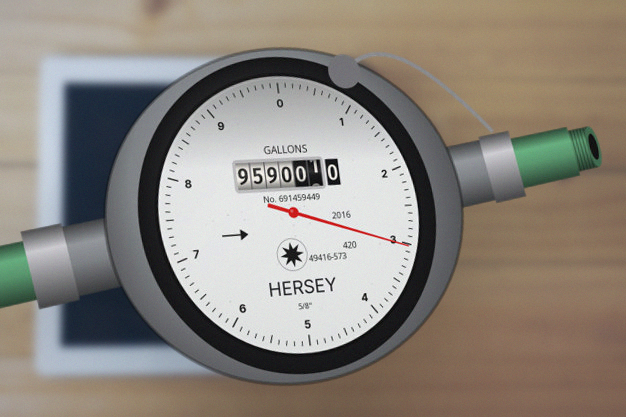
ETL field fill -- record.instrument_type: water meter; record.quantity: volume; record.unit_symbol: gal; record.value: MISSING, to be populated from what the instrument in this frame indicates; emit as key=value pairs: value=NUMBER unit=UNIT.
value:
* * *
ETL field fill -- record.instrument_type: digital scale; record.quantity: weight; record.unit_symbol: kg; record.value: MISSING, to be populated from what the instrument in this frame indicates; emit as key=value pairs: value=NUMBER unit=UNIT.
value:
---
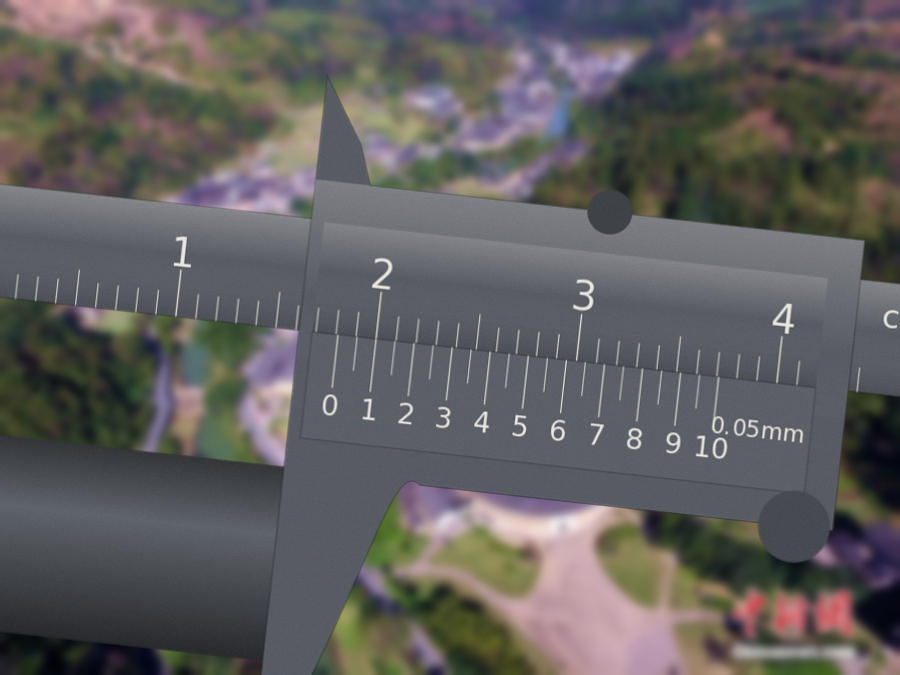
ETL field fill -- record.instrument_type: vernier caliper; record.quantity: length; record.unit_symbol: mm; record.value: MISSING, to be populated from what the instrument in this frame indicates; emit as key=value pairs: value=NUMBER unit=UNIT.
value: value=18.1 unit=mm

# What the task requires:
Filter the data above down to only the lines containing the string "volume", matching case exactly.

# Task output:
ETL field fill -- record.instrument_type: water meter; record.quantity: volume; record.unit_symbol: gal; record.value: MISSING, to be populated from what the instrument in this frame indicates; emit as key=value pairs: value=NUMBER unit=UNIT.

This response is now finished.